Barry Soper: Difficulty of doing business with China highlighted by Air NZ

Author
Barry Soper,
Publish Date
Tue, 7 May 2019, 7:03AM

COMMENT

One thing that seems to have been spelt out loud and clear at yesterday's China Business Summit in Auckland is that the People's Republic isn't an easy place to do business.

But with so many eggs in the one basket (around 30 billion of them in terms of annual two-way trade) we have little choice. Our prosperity is dependent on a healthy relationship even if on occasion we feel the heat of the dragon's breath.

The difficulty of doing business was probably best highlighted by Air New Zealand's chief executive Christopher Luxon who gave a good example of how uneven the playing field is for our national carrier.

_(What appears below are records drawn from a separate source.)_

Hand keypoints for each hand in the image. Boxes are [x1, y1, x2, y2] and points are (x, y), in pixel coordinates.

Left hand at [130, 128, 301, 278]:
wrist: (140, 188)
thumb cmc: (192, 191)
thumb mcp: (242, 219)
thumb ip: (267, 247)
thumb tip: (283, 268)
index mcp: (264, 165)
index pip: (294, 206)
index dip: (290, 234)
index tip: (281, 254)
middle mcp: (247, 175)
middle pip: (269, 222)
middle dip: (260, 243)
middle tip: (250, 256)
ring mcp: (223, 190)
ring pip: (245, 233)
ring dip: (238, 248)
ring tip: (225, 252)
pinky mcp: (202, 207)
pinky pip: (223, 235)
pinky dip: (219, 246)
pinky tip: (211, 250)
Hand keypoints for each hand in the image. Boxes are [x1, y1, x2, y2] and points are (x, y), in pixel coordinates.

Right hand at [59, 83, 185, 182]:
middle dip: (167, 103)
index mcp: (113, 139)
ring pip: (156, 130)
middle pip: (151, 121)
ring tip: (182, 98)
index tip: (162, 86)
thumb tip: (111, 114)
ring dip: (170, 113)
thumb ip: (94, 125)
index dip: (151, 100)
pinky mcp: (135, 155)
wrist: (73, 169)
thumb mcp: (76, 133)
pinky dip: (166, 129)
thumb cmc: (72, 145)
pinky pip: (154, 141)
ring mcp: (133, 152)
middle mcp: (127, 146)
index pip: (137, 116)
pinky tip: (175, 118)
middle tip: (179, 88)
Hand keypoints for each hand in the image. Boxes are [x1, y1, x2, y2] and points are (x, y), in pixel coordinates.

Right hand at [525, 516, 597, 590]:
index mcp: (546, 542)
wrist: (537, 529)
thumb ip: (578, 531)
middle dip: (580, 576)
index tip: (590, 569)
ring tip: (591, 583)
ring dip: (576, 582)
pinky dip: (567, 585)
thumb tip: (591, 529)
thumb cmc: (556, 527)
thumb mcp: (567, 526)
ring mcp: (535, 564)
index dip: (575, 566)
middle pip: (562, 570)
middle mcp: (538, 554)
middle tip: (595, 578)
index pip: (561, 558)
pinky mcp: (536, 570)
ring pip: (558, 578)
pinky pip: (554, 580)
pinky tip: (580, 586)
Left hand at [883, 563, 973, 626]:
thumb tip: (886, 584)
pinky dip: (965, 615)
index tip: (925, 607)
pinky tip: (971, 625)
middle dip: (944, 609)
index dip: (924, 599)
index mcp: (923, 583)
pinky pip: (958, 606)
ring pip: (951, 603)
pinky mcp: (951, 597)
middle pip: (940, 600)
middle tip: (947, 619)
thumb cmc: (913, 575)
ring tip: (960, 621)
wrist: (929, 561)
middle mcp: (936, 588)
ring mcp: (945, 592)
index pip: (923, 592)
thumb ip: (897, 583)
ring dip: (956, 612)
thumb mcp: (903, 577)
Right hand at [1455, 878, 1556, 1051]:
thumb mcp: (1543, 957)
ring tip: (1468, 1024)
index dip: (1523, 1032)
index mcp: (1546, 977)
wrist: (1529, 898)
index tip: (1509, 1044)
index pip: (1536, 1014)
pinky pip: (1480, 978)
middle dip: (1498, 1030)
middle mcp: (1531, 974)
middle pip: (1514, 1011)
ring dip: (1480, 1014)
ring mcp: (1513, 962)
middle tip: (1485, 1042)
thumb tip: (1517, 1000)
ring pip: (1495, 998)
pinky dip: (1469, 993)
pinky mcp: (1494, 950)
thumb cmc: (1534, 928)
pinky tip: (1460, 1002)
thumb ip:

They're forced to contend with what is an oxymoron, asymmetric competition, where there may be two competitors but they're totally uneven. Our airline's lost $100 million in the 13 years it's been flying to China, essentially because it's been competing in the Chinese market with government affiliated airlines in an environment stacked against this country.

These large, state-backed businesses can afford to run at a loss flying into New Zealand where they have unfettered access, says Luxon, but we have nothing like that when it comes to the Chinese market.

For the past four years Air New Zealand's been trying without success to double the number of slots in and out of Shanghai airport and to change the timing of them, which would allow it to fly Chinese passengers into South America. As it is, if they want to fly on our airline there, they have a 12-hour stopover in Auckland.

There are a couple of things Luxon would like the Government to do: throw a bit of its weight into negotiations with China over the Shanghai flights issue and to loosen transit visa requirements for Chinese visitors coming through New Zealand.

Seems a fair enough request given that our airline's 53 per cent owned by us the taxpayer. It appears to have fallen on deaf ears as far as Jacinda Ardern goes though with her dismissing it as an operational issue for Luxon.

There was a clear message for the Prime Minister's ears from the China summit, delivered by Mainfreight's boss Don Braid, telling her one visit a year's not enough.

Braid said political and business relations with China were tenuous and difficult at the best of times and Ardern and her key ministers have to put in the hard yards to get the best out of the relationship.

As Zespri's chair Bruce Cameron put it simply: You have to turn up.